You’re standing in a supermarket. The aisles are shifting. Not figuratively—literally. The milk is where the detergent used to be. Every employee is wearing a giant, expressionless foam mask. This isn't a fever dream; it's just Tuesday in Alexandra Kleeman's You Too Can Have a Body Like Mine.
Honestly, reading this book feels like staring at a screen for ten hours until your eyes go fuzzy. It’s a 2015 debut that somehow predicted the "Instagram face" and the weird, hollow hunger of the 2020s. People call it "Fight Club for girls," but that feels too loud. It’s quieter than that. Creepier. It’s about the terrifying realization that your body might not actually belong to you. Read more on a similar issue: this related article.
The Plot: Roommates, Reality TV, and Edible Face Cream
The story follows a woman named A. Just A.
She lives with a roommate, B, and a boyfriend, C. It sounds like a math problem, and in a way, it is. A is obsessed with her own surface. She spends her time watching commercials for Kandy Kakes, a synthetic snack cake that is 100% artificial. The mascot, Kandy Kat, is a cartoon feline who is perpetually denied the very snack he represents. It’s a loop of wanting that never ends. More journalism by Vanity Fair highlights similar views on the subject.
Things get weird when B starts trying to become A.

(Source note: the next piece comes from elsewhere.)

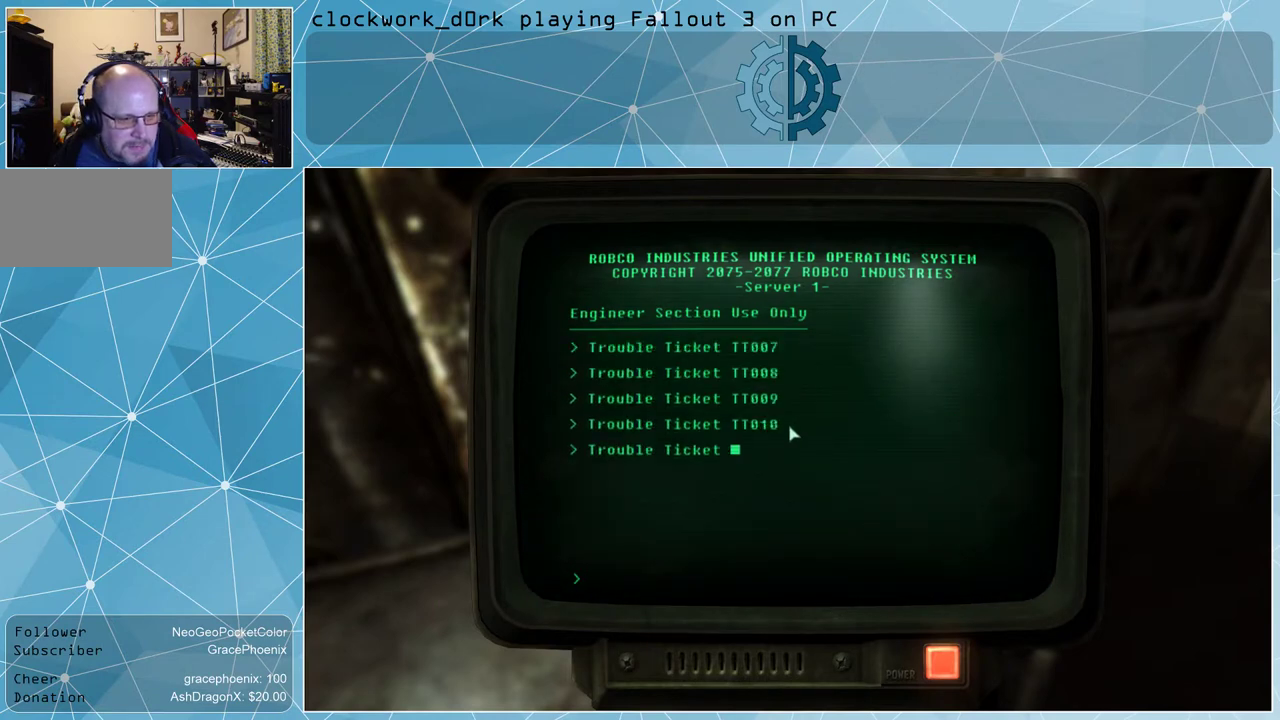
{"keys": [], "mouse": [], "events": []}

She doesn't just copy her outfits. She starts mimicking A's physical flaws. She buys the same makeup. She eats the same weirdly specific diet of oranges and popsicles. It’s a slow-motion identity theft that happens right in their shared kitchen.
Meanwhile, C wants A to go on a game show called That’s My Partner! The premise? You have to identify your partner in a dark room full of naked strangers just by touch. If you fail, your relationship is legally dissolved.
"Maybe that was the secret to happiness," A muses, "being free of the responsibility of yourself."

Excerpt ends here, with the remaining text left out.